[[ EXERCISE INPUT open ]]

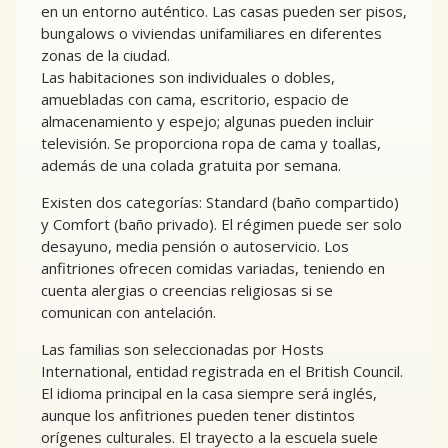
en un entorno auténtico. Las casas pueden ser pisos,
bungalows o viviendas unifamiliares en diferentes
zonas de la ciudad.
Las habitaciones son individuales o dobles,
amuebladas con cama, escritorio, espacio de
almacenamiento y espejo; algunas pueden incluir
televisión. Se proporciona ropa de cama y toallas,
además de una colada gratuita por semana.
Existen dos categorías: Standard (baño compartido)
y Comfort (baño privado). El régimen puede ser solo
desayuno, media pensión o autoservicio. Los
anfitriones ofrecen comidas variadas, teniendo en
cuenta alergias o creencias religiosas si se
comunican con antelación.
Las familias son seleccionadas por Hosts
International, entidad registrada en el British Council.
El idioma principal en la casa siempre será inglés,
aunque los anfitriones pueden tener distintos
orígenes culturales. El trayecto a la escuela suele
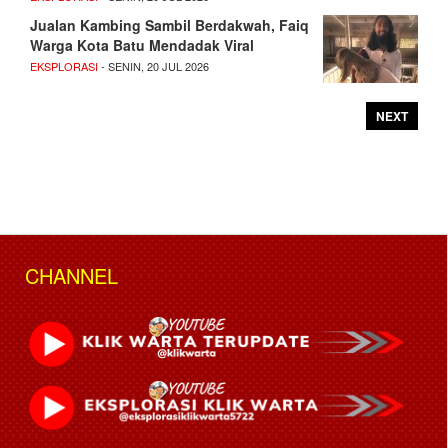
Jualan Kambing Sambil Berdakwah, Faiq
Warga Kota Batu Mendadak Viral
EKSPLORASI
- SENIN, 20 JUL 2026
NEXT
CHANNEL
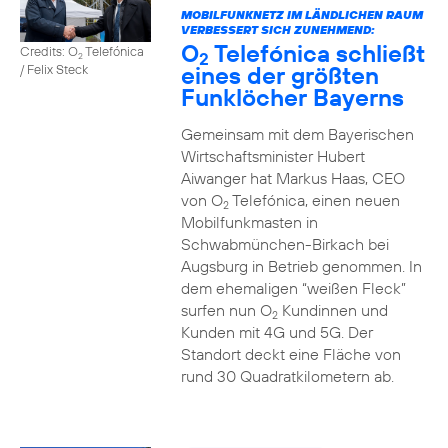
MOBILFUNKNETZ IM LÄNDLICHEN RAUM
VERBESSERT SICH ZUNEHMEND:
O
Telefónica schließt
Credits: O
Telefónica
2
2
eines der größten
/ Felix Steck
Funklöcher Bayerns
Gemeinsam mit dem Bayerischen
Wirtschaftsminister Hubert
Aiwanger hat Markus Haas, CEO
von O
Telefónica, einen neuen
2
Mobilfunkmasten in
Schwabmünchen-Birkach bei
Augsburg in Betrieb genommen. In
dem ehemaligen “weißen Fleck”
surfen nun O
Kundinnen und
2
Kunden mit 4G und 5G. Der
Standort deckt eine Fläche von
rund 30 Quadratkilometern ab.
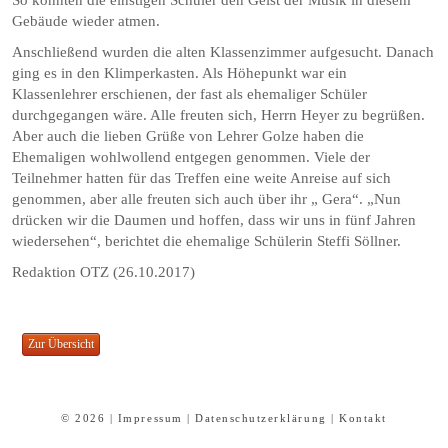
Gebäude wieder atmen.
Anschließend wurden die alten Klassenzimmer aufgesucht. Danach
ging es in den Klimperkasten. Als Höhepunkt war ein
Klassenlehrer erschienen, der fast als ehemaliger Schüler
durchgegangen wäre. Alle freuten sich, Herrn Heyer zu begrüßen.
Aber auch die lieben Grüße von Lehrer Golze haben die
Ehemaligen wohlwollend entgegen genommen. Viele der
Teilnehmer hatten für das Treffen eine weite Anreise auf sich
genommen, aber alle freuten sich auch über ihr „ Gera“. „Nun
drücken wir die Daumen und hoffen, dass wir uns in fünf Jahren
wiedersehen“, berichtet die ehemalige Schülerin Steffi Söllner.
Redaktion OTZ (26.10.2017)
© 2026 |
Impressum
|
Datenschutzerklärung
|
Kontakt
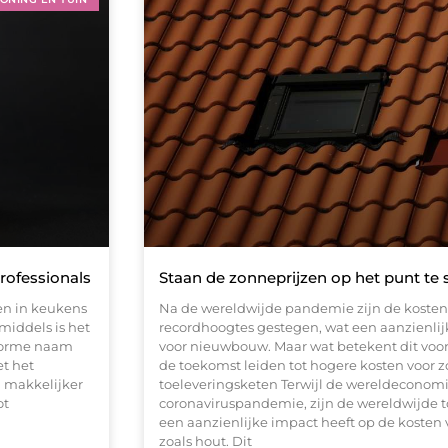
rofessionals
Staan de zonneprijzen op het punt te 
een in keukens
Na de wereldwijde pandemie zijn de kosten
middels is het
recordhoogtes gestegen, wat een aanzienlij
enorme naam
voor nieuwbouw. Maar wat betekent dit voor 
et het
de toekomst leiden tot hogere kosten voor z
n makkelijker
toeleveringsketen Terwijl de wereldeconomi
ot
coronaviruspandemie, zijn de wereldwijde t
een aanzienlijke impact heeft op de kosten 
zoals hout. Dit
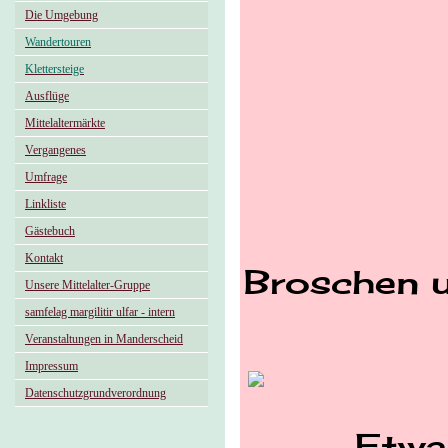
Die Umgebung
Wandertouren
Klettersteige
Ausflüge
Mittelaltermärkte
Vergangenes
Umfrage
Linkliste
Gästebuch
Kontakt
Broschen u
Unsere Mittelalter-Gruppe
samfelag margilitir ulfar - intern
Veranstaltungen in Manderscheid
Impressum
Datenschutzgrundverordnung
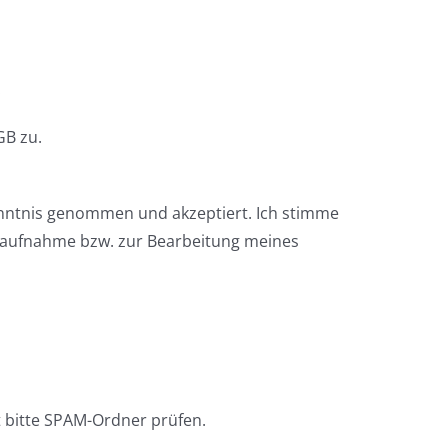
.
B zu.
enntnis genommen und akzeptiert. Ich stimme
taufnahme bzw. zur Bearbeitung meines
 bitte SPAM-Ordner prüfen.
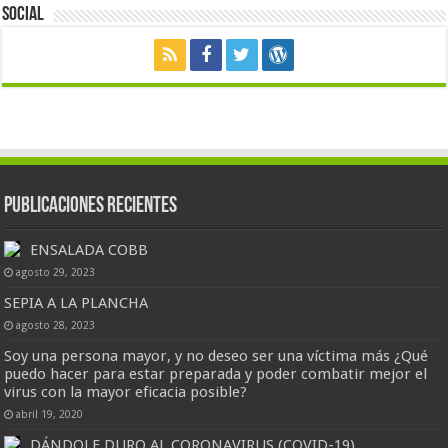
Social
Publicaciones Recientes
ENSALADA COBB
agosto 29, 2023
SEPIA A LA PLANCHA
agosto 28, 2023
Soy una persona mayor, y no deseo ser una víctima más ¿Qué
puedo hacer para estar preparada y poder combatir mejor el
virus con la mayor eficacia posible?
abril 19, 2020
DÁNDOLE DURO AL CORONAVIRUS (COVID-19)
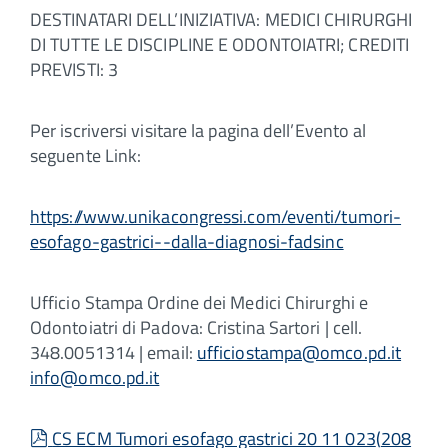
DESTINATARI DELL’INIZIATIVA: MEDICI CHIRURGHI
DI TUTTE LE DISCIPLINE E ODONTOIATRI; CREDITI
PREVISTI: 3
Per iscriversi visitare la pagina dell’Evento al
seguente Link:
https://www.unikacongressi.com/eventi/tumori-
esofago-gastrici--dalla-diagnosi-fadsinc
Ufficio Stampa Ordine dei Medici Chirurghi e
Odontoiatri di Padova: Cristina Sartori | cell.
348.0051314 | email:
ufficiostampa@omco.pd.it
info@omco.pd.it
pdf
CS ECM Tumori esofago gastrici 20 11 023
(
208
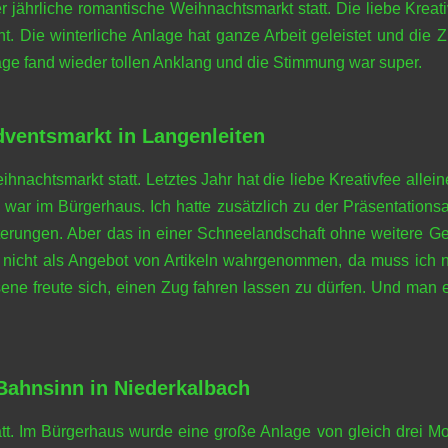
jährliche romantische Weihnachtsmarkt statt. Die liebe Kreat
ht. Die winterliche Anlage hat ganze Arbeit geleistet und die 
age fand wieder tollen Anklang und die Stimmung war super.
ventsmarkt in Langenleiten
nachtsmarkt statt. Letztes Jahr hat die liebe Kreativfee allei
war im Bürgerhaus. Ich hatte zusätzlich zu der Präsentationsa
iterungen. Aber das in einer Schneelandschaft ohne weitere Ge
r nicht als Angebot von Artikeln wahrgenommen, da muss ich 
 freute sich, einen Zug fahren lassen zu dürfen. Und man eri
Bahnsinn in Niederkalbach
att. Im Bürgerhaus wurde eine große Anlage von gleich drei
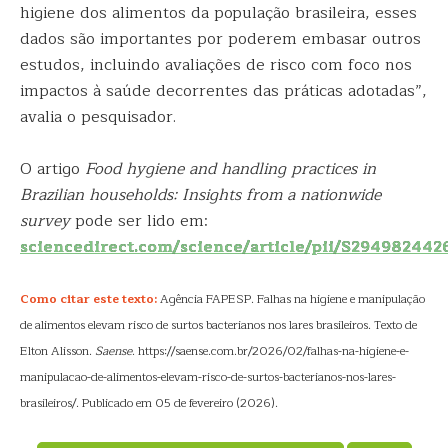
higiene dos alimentos da população brasileira, esses
dados são importantes por poderem embasar outros
estudos, incluindo avaliações de risco com foco nos
impactos à saúde decorrentes das práticas adotadas”,
avalia o pesquisador.
O artigo
Food hygiene and handling practices in
Brazilian households: Insights from a nationwide
survey
pode ser lido em:
sciencedirect.com/science/article/pii/S29498244
Como citar este texto:
Agência FAPESP. Falhas na higiene e manipulação
de alimentos elevam risco de surtos bacterianos nos lares brasileiros. Texto de
Elton Alisson.
Saense
. https://saense.com.br/2026/02/falhas-na-higiene-e-
manipulacao-de-alimentos-elevam-risco-de-surtos-bacterianos-nos-lares-
brasileiros/. Publicado em 05 de fevereiro (2026).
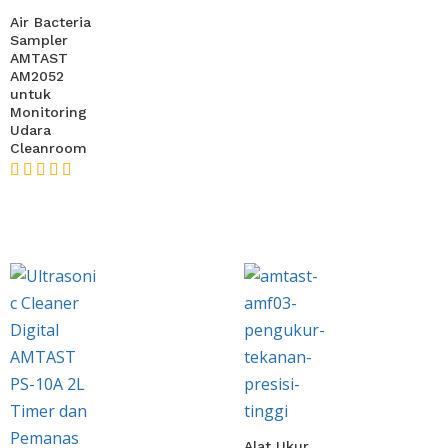
Air Bacteria
Sampler
AMTAST
AM2052
untuk
Monitoring
Udara
Cleanroom
★★★★★
Alat Ukur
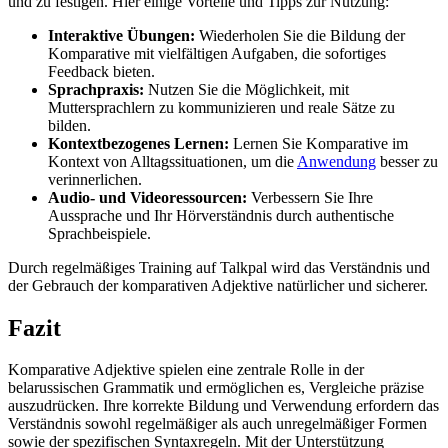
und zu festigen. Hier einige Vorteile und Tipps zur Nutzung:
Interaktive Übungen:
Wiederholen Sie die Bildung der
Komparative mit vielfältigen Aufgaben, die sofortiges
Feedback bieten.
Sprachpraxis:
Nutzen Sie die Möglichkeit, mit
Muttersprachlern zu kommunizieren und reale Sätze zu
bilden.
Kontextbezogenes Lernen:
Lernen Sie Komparative im
Kontext von Alltagssituationen, um die
Anwendung
besser zu
verinnerlichen.
Audio- und Videoressourcen:
Verbessern Sie Ihre
Aussprache und Ihr Hörverständnis durch authentische
Sprachbeispiele.
Durch regelmäßiges Training auf Talkpal wird das Verständnis und
der Gebrauch der komparativen Adjektive natürlicher und sicherer.
Fazit
Komparative Adjektive spielen eine zentrale Rolle in der
belarussischen Grammatik und ermöglichen es, Vergleiche präzise
auszudrücken. Ihre korrekte Bildung und Verwendung erfordern das
Verständnis sowohl regelmäßiger als auch unregelmäßiger Formen
sowie der spezifischen Syntaxregeln. Mit der Unterstützung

[[ EXERCISE INPUT closed ]]

* **WHAT THE TASK ASKS**
Go through the data and return every word of it verbatim, leaving out the pictures.

* **EXERCISE RESPONSE**
en un entorno auténtico. Las casas pueden ser pisos,
bungalows o viviendas unifamiliares en diferentes
zonas de la ciudad.
Las habitaciones son individuales o dobles,
amuebladas con cama, escritorio, espacio de
almacenamiento y espejo; algunas pueden incluir
televisión. Se proporciona ropa de cama y toallas,
además de una colada gratuita por semana.
Existen dos categorías: Standard (baño compartido)
y Comfort (baño privado). El régimen puede ser solo
desayuno, media pensión o autoservicio. Los
anfitriones ofrecen comidas variadas, teniendo en
cuenta alergias o creencias religiosas si se
comunican con antelación.
Las familias son seleccionadas por Hosts
International, entidad registrada en el British Council.
El idioma principal en la casa siempre será inglés,
aunque los anfitriones pueden tener distintos
orígenes culturales. El trayecto a la escuela suele
Jualan Kambing Sambil Berdakwah, Faiq
Warga Kota Batu Mendadak Viral
EKSPLORASI
- SENIN, 20 JUL 2026
NEXT
CHANNEL
MOBILFUNKNETZ IM LÄNDLICHEN RAUM
VERBESSERT SICH ZUNEHMEND:
O
Telefónica schließt
Credits: O
Telefónica
2
2
eines der größten
/ Felix Steck
Funklöcher Bayerns
Gemeinsam mit dem Bayerischen
Wirtschaftsminister Hubert
Aiwanger hat Markus Haas, CEO
von O
Telefónica, einen neuen
2
Mobilfunkmasten in
Schwabmünchen-Birkach bei
Augsburg in Betrieb genommen. In
dem ehemaligen “weißen Fleck”
surfen nun O
Kundinnen und
2
Kunden mit 4G und 5G. Der
Standort deckt eine Fläche von
rund 30 Quadratkilometern ab.
Gebäude wieder atmen.
Anschließend wurden die alten Klassenzimmer aufgesucht. Danach
ging es in den Klimperkasten. Als Höhepunkt war ein
Klassenlehrer erschienen, der fast als ehemaliger Schüler
durchgegangen wäre. Alle freuten sich, Herrn Heyer zu begrüßen.
Aber auch die lieben Grüße von Lehrer Golze haben die
Ehemaligen wohlwollend entgegen genommen. Viele der
Teilnehmer hatten für das Treffen eine weite Anreise auf sich
genommen, aber alle freuten sich auch über ihr „ Gera“. „Nun
drücken wir die Daumen und hoffen, dass wir uns in fünf Jahren
wiedersehen“, berichtet die ehemalige Schülerin Steffi Söllner.
Redaktion OTZ (26.10.2017)
© 2026 |
Impressum
|
Datenschutzerklärung
|
Kontakt
rofessionals
Staan de zonneprijzen op het punt te 
een in keukens
Na de wereldwijde pandemie zijn de kosten
middels is het
recordhoogtes gestegen, wat een aanzienlij
enorme naam
voor nieuwbouw. Maar wat betekent dit voor 
et het
de toekomst leiden tot hogere kosten voor z
n makkelijker
toeleveringsketen Terwijl de wereldeconomi
ot
coronaviruspandemie, zijn de wereldwijde t
een aanzienlijke impact heeft op de kosten 
zoals hout. Dit
Die Umgebung
Wandertouren
Klettersteige
Ausflüge
Mittelaltermärkte
Vergangenes
Umfrage
Linkliste
Gästebuch
Kontakt
Broschen u
Unsere Mittelalter-Gruppe
samfelag margilitir ulfar - intern
Veranstaltungen in Manderscheid
Impressum
Datenschutzgrundverordnung
.
B zu.
enntnis genommen und akzeptiert. Ich stimme
taufnahme bzw. zur Bearbeitung meines
 bitte SPAM-Ordner prüfen.
Social
Publicaciones Recientes
ENSALADA COBB
agosto 29, 2023
SEPIA A LA PLANCHA
agosto 28, 2023
Soy una persona mayor, y no deseo ser una víctima más ¿Qué
puedo hacer para estar preparada y poder combatir mejor el
virus con la mayor eficacia posible?
abril 19, 2020
DÁNDOLE DURO AL CORONAVIRUS (COVID-19)
DESTINATARI DELL’INIZIATIVA: MEDICI CHIRURGHI
DI TUTTE LE DISCIPLINE E ODONTOIATRI; CREDITI
PREVISTI: 3
Per iscriversi visitare la pagina dell’Evento al
seguente Link:
https://www.unikacongressi.com/eventi/tumori-
esofago-gastrici--dalla-diagnosi-fadsinc
Ufficio Stampa Ordine dei Medici Chirurghi e
Odontoiatri di Padova: Cristina Sartori | cell.
348.0051314 | email:
ufficiostampa@omco.pd.it
info@omco.pd.it
pdf
CS ECM Tumori esofago gastrici 20 11 023
(
208
jährliche romantische Weihnachtsmarkt statt. Die liebe Kreat
ht. Die winterliche Anlage hat ganze Arbeit geleistet und die 
age fand wieder tollen Anklang und die Stimmung war super.
ventsmarkt in Langenleiten
nachtsmarkt statt. Letztes Jahr hat die liebe Kreativfee allei
war im Bürgerhaus. Ich hatte zusätzlich zu der Präsentationsa
iterungen. Aber das in einer Schneelandschaft ohne weitere Ge
r nicht als Angebot von Artikeln wahrgenommen, da muss ich 
 freute sich, einen Zug fahren lassen zu dürfen. Und man eri
Bahnsinn in Niederkalbach
att. Im Bürgerhaus wurde eine große Anlage von gleich drei
higiene dos alimentos da população brasileira, esses
dados são importantes por poderem embasar outros
estudos, incluindo avaliações de risco com foco nos
impactos à saúde decorrentes das práticas adotadas”,
avalia o pesquisador.
O artigo
Food hygiene and handling practices in
Brazilian households: Insights from a nationwide
survey
pode ser lido em:
sciencedirect.com/science/article/pii/S29498244
Como citar este texto:
Agência FAPESP. Falhas na higiene e manipulação
de alimentos elevam risco de surtos bacterianos nos lares brasileiros. Texto de
Elton Alisson.
Saense
. https://saense.com.br/2026/02/falhas-na-higiene-e-
manipulacao-de-alimentos-elevam-risco-de-surtos-bacterianos-nos-lares-
brasileiros/. Publicado em 05 de fevereiro (2026).
Air Bacteria
Sampler
AMTAST
AM2052
untuk
Monitoring
Udara
Cleanroom
★★★★★
Alat Ukur
und zu festigen. Hier einige Vorteile und Tipps zur Nutzung:
Interaktive Übungen:
Wiederholen Sie die Bildung der
Komparative mit vielfältigen Aufgaben, die sofortiges
Feedback bieten.
Sprachpraxis:
Nutzen Sie die Möglichkeit, mit
Muttersprachlern zu kommunizieren und reale Sätze zu
bilden.
Kontextbezogenes Lernen:
Lernen Sie Komparative im
Kontext von Alltagssituationen, um die
Anwendung
besser zu
verinnerlichen.
Audio- und Videoressourcen:
Verbessern Sie Ihre
Aussprache und Ihr Hörverständnis durch authentische
Sprachbeispiele.
Durch regelmäßiges Training auf Talkpal wird das Verständnis und
der Gebrauch der komparativen Adjektive natürlicher und sicherer.
Fazit
Komparative Adjektive spielen eine zentrale Rolle in der
belarussischen Grammatik und ermöglichen es, Vergleiche präzise
auszudrücken. Ihre korrekte Bildung und Verwendung erfordern das
Verständnis sowohl regelmäßiger als auch unregelmäßiger Formen
sowie der spezifischen Syntaxregeln. Mit der Unterstützung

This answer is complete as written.